Said-i Kürdi ve Kürtlük

YORUM | EBUBEKİR IŞIK

Bediüzzaman Said Nursi, 1876 yılında Bitlis’in Hazan kazasına bağlı Nurs köyünde doğmuş ve şüphesiz Kürdistan coğrafyasının yetiştirdiği en parlak dimağlardan biri. 20. yüzyıl İslam dünyasının önemli çıkmazlarına dair ortaya koyduğu son derece yenilikçi ve özgün yorumlar, kendisini yalnızca Türkiye’de değil İslam coğrafyasının farklı bölgelerinde de milyonlar tarafından bilinir ve takip edilir hale getirmiştir.

Said-i Kürdi, iman hakikatleri dışında doğup büyüdüğü Kürdistan coğrafyasının bir takım sosyolojik ve siyasal sorunları ile de son derece yakından ilgilenmiş ve bu sorunların çözümüne dair çok bilinmese de son derece önemli öneriler ortaya koymuştur. Fakat, Said-i Kürdi özellikle Kürt meselesine dair yaklaşımları üzerinden farklı çevrelerce yer yer oportünist teviller marifetiyle önemli ölçüde yanlış anlatılagelmiştir. Bu yanlış anlatıların önemli bir kısmının zamanın siyasal kompozisyonundan, Kürt İslamcılarının milliyetçi niteliğinden ve Türk İslamcılığının devletçi yaklaşımlarından etkilendiği son derece açıktır.

Bu bağlamdan hareketle, Said-i Kürdi’nin Kürt meselesine dair tespitlerini bir bütün olarak kabul ve red edenlerin yanı sıra; nüansa dair bir takım farklı Said-i Kürdi okumalarının farklı çevrelerce parlatıldığını ifade edebiliriz. Meraklısı için rahmetli Şerif Mardin ve Roman Alakom gibi kıymetli düşünce insanlarının bu hususta yazdıklarına bakmaları tavsiye edilebilir.

KÜRT ULUSALCISI MIDIR?

Şerif Mardin’e göre Said-i Kürdi’nin Kürt meselesine dair tespitlerini tümden kabul veya red edenlerin temel de iki farklı motivasyonla hareket ettiğini belirtebiliriz. İlk olarak, Said-i Kürdi’nin Kürt bir aileden neşet etmesi, Kürt yoğun bir coğrafyada yaşamış olması, Kürtçe konuşması ve daha da önemlisi Kürt, Kürtçe ve Kürdistan’a dair beyanları bir takım Kürt milliyetçisi çevrelerin Said-i Kürdi’yi adeta bir Kürt ulusalcısı olarak portre etmeleri sonucunu doğurmuştur. Fakat bu çevrelerin aşamadığı ve aşmaları da pek muhtemel olmayan en önemli problemlerinden biri, Said-i Kürdi’nin Kürt meselesinin çözümünde İslam hukukunu temel alması ve bu hassas meseleye ümmetçi bir gözlükle bakmasıdır. Keza bu çevrelerin önemli bir yekûnu Kürt meselesinin çözülememesini ve Kürtlerin tarihte hak ettikleri yerde olmamalarını ümmetçi yaklaşıma bağlamakta ve Kürtlüğe dair ulusal taleplerin sürekli ümmetçi anlayıştan ötürü tehir edildiğini belirtmekteler.

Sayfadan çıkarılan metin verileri
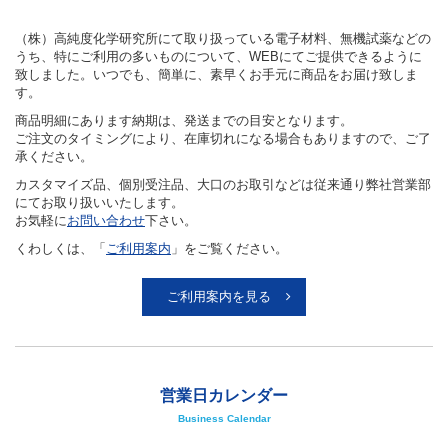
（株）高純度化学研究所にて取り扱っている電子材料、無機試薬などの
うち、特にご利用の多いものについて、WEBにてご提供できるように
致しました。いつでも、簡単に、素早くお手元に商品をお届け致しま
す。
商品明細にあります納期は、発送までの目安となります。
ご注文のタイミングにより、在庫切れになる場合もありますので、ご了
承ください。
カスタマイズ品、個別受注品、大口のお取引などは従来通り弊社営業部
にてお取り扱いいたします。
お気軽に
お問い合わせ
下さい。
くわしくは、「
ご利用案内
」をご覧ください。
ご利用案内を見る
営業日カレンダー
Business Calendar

* * *

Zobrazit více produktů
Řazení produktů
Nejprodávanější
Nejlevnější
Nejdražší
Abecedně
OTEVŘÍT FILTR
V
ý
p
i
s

Yapılacak iş 1: Said-i Kürdi hakkındaki yazıya göre Said Nursi hangi köyde doğmuştur?
Yapılacak iş 2: Said-i Kürdi hakkındaki yazıya göre, bazı Kürt milliyetçisi çevrelerin onu bir Kürt ulusalcısı olarak resmetmesine yol açan etkenler nelerdir? Hepsini sıralayın.
Yapılacak iş 3: Said-i Kürdi hakkındaki yazıyı kaldığı yerden sürdürün.
Veriler, Said-i Kürdi hakkındaki yazıdan ayrı bir malzemedir.

Sonuç 1: Bitlis’in Hazan kazasına bağlı Nurs köyünde.

Sonuç 2:
- Kürt bir aileden gelmesi
- Kürt yoğun bir coğrafyada yaşamış olması
- Kürtçe konuşması
- Kürt, Kürtçe ve Kürdistan’a dair beyanları

Sonuç 3:
Diğer taraftan, bir takım ‘Turancı’ ve ‘İslamcı’ çevreler Said-i Kürdi’yi Kürtlük’ten koparabilmek için inanılmaz bir sansür geleneği içerisinde kendisinin Kürt, Kürtlük ve Kürdistan’a dair ifadelerini Şark, Şarklılık ve Şarklılar şeklinde değiştirmeye varıncaya kadar, adeta Sad-i Kürdi’nin Said-i Nursi ile ihtilaf içerisinde olduğu gibi bir akıl tutulmasına yakalanmışlardır. İfade etmek gerekir ki, Türkiye’de Nurculuk hareketinin önemli bir bölümü vefatından sonra Said-i Kürdi’yi Kürtlükten koparan bu yaklaşımı büyük ölçüde benimsemişlerdir.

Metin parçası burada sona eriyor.